Ivan Jablonka a récemment reçu – à juste titre – le prix Médicis pour Laëtitia, ouvrage qui entend rendre à Laëtitia Perrais sa dimension humaine en déroulant le fragile fil de sa vie et en analysant sans hystérie l’effroyable fait divers que fut sa mort violente à seulement 18 ans. Fait divers d’autant plus macabre qu’il fut récupéré avec un cynisme vertigineux par une certaine forme de populisme, très en vogue actuellement. En témoigne l’accession à la Maison Blanche en janvier prochain d’un candidat cauchemardesque qui s’est notamment distingué par des outrances sexistes contribuant à réduire sans vergogne la femme à un corps livré à la merci des prédateurs.
L’approche retenue par Ivan Jablonka parvient sans conteste à dissocier Laëtitia Perrais du sinistre statut de victime qui, par son aspect spectaculaire et racoleur, a menacé d’effacer une énième fois la courte vie de la jeune femme, vie littéralement volée par un individu dont nous ne citerons pas le nom. Il est effectivement trop fréquent de glorifier par le biais de la surmédiatisation ces piètres Attila qui sèment avec mépris et nihilisme destruction, malheur et chagrin infini. Pourquoi s’attarder davantage sur ceux frappés, de leur propre chef, par la déchéance d’humanité ?
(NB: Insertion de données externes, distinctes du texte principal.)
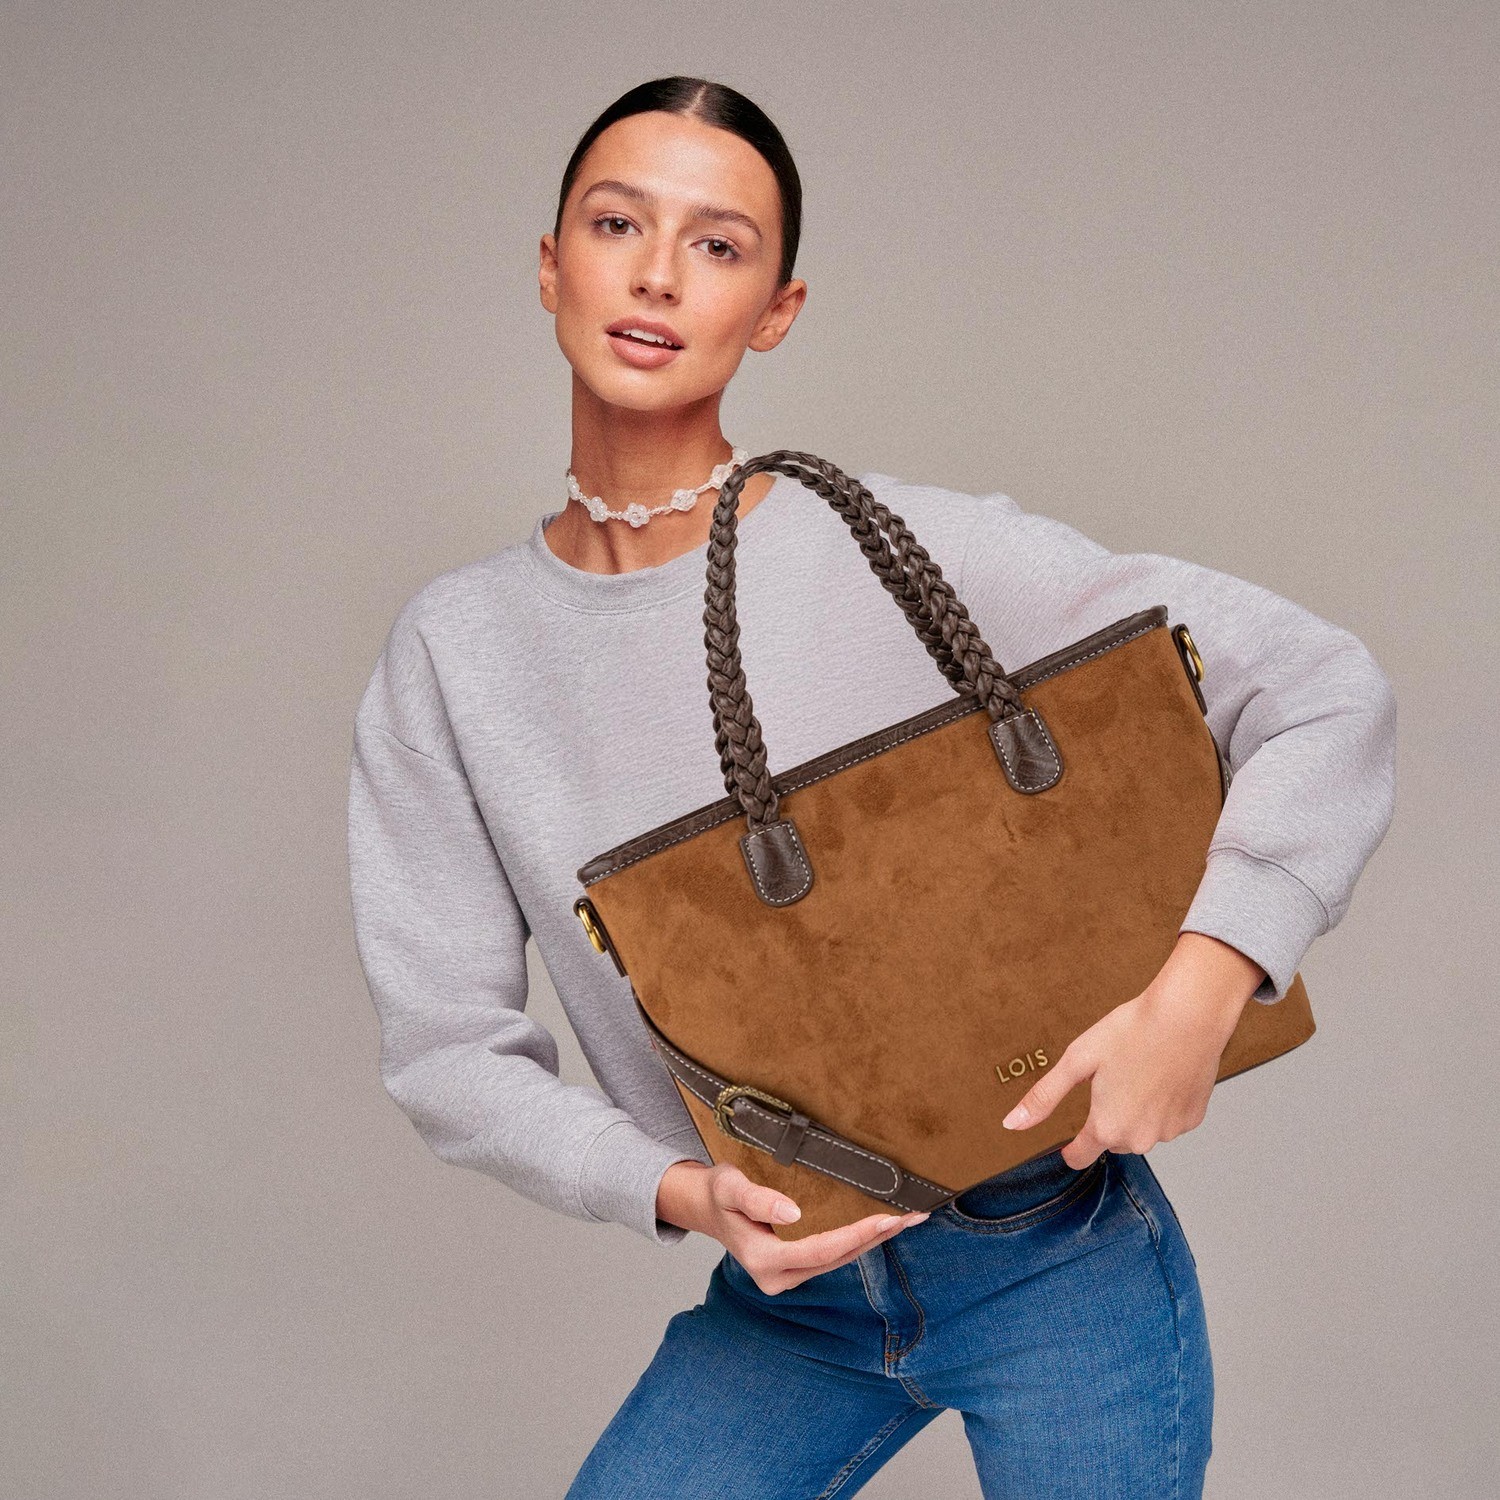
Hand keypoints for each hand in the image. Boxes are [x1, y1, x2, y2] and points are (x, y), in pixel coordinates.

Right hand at [656, 1159, 927, 1294]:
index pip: (819, 1249)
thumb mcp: (729, 1188)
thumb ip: (757, 1199)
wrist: (706, 1206)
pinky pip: (834, 1254)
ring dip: (873, 1239)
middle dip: (875, 1237)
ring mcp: (789, 1274)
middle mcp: (779, 1276)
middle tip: (912, 1216)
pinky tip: (881, 1227)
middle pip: (837, 1257)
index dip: (855, 1235)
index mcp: (763, 1261)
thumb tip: (794, 1212)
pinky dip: (859, 1239)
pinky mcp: (797, 1266)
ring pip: (840, 1258)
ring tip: (907, 1219)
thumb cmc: (717, 1194)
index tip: (886, 1219)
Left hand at [998, 932, 1266, 1168]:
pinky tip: (1160, 1075)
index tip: (1068, 1145)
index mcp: (1107, 1127)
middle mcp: (1141, 1138)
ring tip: (1136, 1073)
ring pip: (1142, 1130)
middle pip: (1113, 1140)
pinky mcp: (1193, 1118)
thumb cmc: (1132, 1032)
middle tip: (1109, 1080)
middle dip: (1106, 1119)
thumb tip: (1012, 1124)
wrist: (1187, 1016)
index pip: (1081, 1156)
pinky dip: (1161, 1104)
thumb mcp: (1077, 1061)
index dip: (1071, 1149)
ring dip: (1135, 1112)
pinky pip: (1168, 1119)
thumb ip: (1044, 1098)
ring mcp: (1171, 1131)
Grâce à ce livre, Laëtitia Perrais n’est plus seulement un corps jeté en pâture et dans les moindres détails à la curiosité vorace, mais une personne dans toute sa complexité et sous toutes ses facettes, une jeune femme bien de son temps qui a aimé les tubes à la mode, qui a connu de petites joies, des premiers amours et de grandes peines. Malgré une naissance sous le signe de l’adversité, elle est parvenue à obtenir avec succès un CAP et à s’insérer professionnellement, déterminée à s’offrir un futur digne. Hélas, nous connaissons la conclusion imméritée de l’histoire. Il importe toutefois de ne pas réduire cette vie à sa seule fin, mais de la contempler avec respect dans son ensemble et de l’inscrire dans son époque.
Nous retrouvons ainsi au fil des pages Laëtitia Perrais et son doux sourire. Mince consolation. Ce n’est pourtant que justice.